28.2.11

Exposición en la Eriza

Este jueves se inaugura en La Eriza una exposición colectiva, con un montón de ilustradores interesantes.
Yo participo con un dibujo que me gusta mucho, un poco diferente de lo que he hecho hasta ahora. Ya pondré imágenes, pero quien tenga curiosidad, que se acerque a la inauguración, este jueves sobre las 20,30h. Yo, si la salud me lo permite, estaré por allí.

Para abrir boca, os dejo el texto que hemos ilustrado entre todos.

Mañana en la Periferia, por Pedro Arnal
Hace casi doscientos años, un compositor francés escribió una ópera llamada a perdurar, basada en un texto reciente que ya entonces era un clásico y regada de melodías fáciles de retener, de las que se larvan en la memoria esperando el estímulo que las haga brotar de nuevo, como una emoción que reverdece con el tropiezo casual del aroma con el que fue registrada. Como un herpes.

El aroma aquí es el del repollo, o el de la coliflor. En mi casa nunca se sirvió ninguna de estas dos cosas, así que no puedo estar seguro. Era la casa de sus padres, una casa limpia, con la impronta de los lustros. Todo el que crezca en un sitio así tendrá que destilar él mismo una fragancia afín. La suya era la del cartón mojado, tan deliciosa, en su caso, como el perfume del pan. Chico pobre de los que crecen exhalando coliflor; una pátina de coliflor va cincelando sus cuerpos. Al menos así hacen los chicos en cuyas casas termino.

Los chicos ricos podemos oler mal, pero lo normal es que no olamos a nada, o que olamos a bebé, aun cuando flirteamos con la madurez. Una buena cuna permite pasar por lo que la imaginación del otro prefiera. No siempre y no para siempre, pero sí en mi caso; sí por ahora. ¿Pero oler a coliflor nosotros? No.

Y es precisamente en este aroma donde me arrullo, y en sus recodos busco canteras nuevas, y hago saltar sus vapores como ampollas de absenta. La colcha se desliza y cae a un suelo de uralita. Un visillo, un peluche, una foto de comunión. Entrañable miseria que hueles a coliflor, unges a tus hijos con óleos exóticos y los mandas a la calle a que me inviten a tu casa, amiga vieja y lejana. Yo te canto conmovido desde que cruzo el umbral.

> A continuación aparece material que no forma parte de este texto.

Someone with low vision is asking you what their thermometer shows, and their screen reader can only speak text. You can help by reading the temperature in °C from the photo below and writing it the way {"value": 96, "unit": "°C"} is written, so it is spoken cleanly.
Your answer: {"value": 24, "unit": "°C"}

Las primeras nueve notas podrían ser de una nana de tanta melaza como rezuman. “Salud, morada casta y pura!” La frase se repite en modo mayor sin que el tono se eleve a ningún sitio especial. “Salud, morada casta y pura!”. Todo el satén de Versalles se despliega ahora para tapizar cuanto se lame, se muerde y se penetra. “Donde se adivina la presencia de un alma inocente y divina. / ¡Cuánta riqueza en esta pobreza! / ¡Cuánta felicidad en esta fortaleza!...” Una cursilería, lo admito, pero sé disimular, o de lo contrario los chicos como este no me invitarían a sus casas y yo no podría decir cómo huelen, ni conmoverme mirando sus cositas, su ropa planchada y doblada por manos escrupulosas, los cuadros que esas mismas manos colgaron cuando era un niño y que luego él nunca se molestó en quitar, la selva insólita de sus cajones. ¿Por qué tengo yo que disimular mi cursilería si él no necesita disimular tanta modestia? El día que un chico así encuentre mi cursilería tan tierna...

Rodeo la ciudad en un taxi, el cielo clama verano. Huelo en silencio mis dedos: cartón mojado. Por los muros de arizónicas se filtra el olor del cloro y el de la barbacoa. Pago con un billete de cincuenta de un fajo de cuatrocientos y pico que encontré en la mesilla de noche. No me consta que fuera camello, así que supongo que sería su sueldo, su conmovedor y adorable sueldo. Mi hermana se baña en la piscina mientras su novio fríe chuletas de cordero y boletus, inexplicables en esta época del año. Los tres pasamos una tarde muy agradable en la que tengo cuidado de no mojarme las manos ni de comer con los dedos.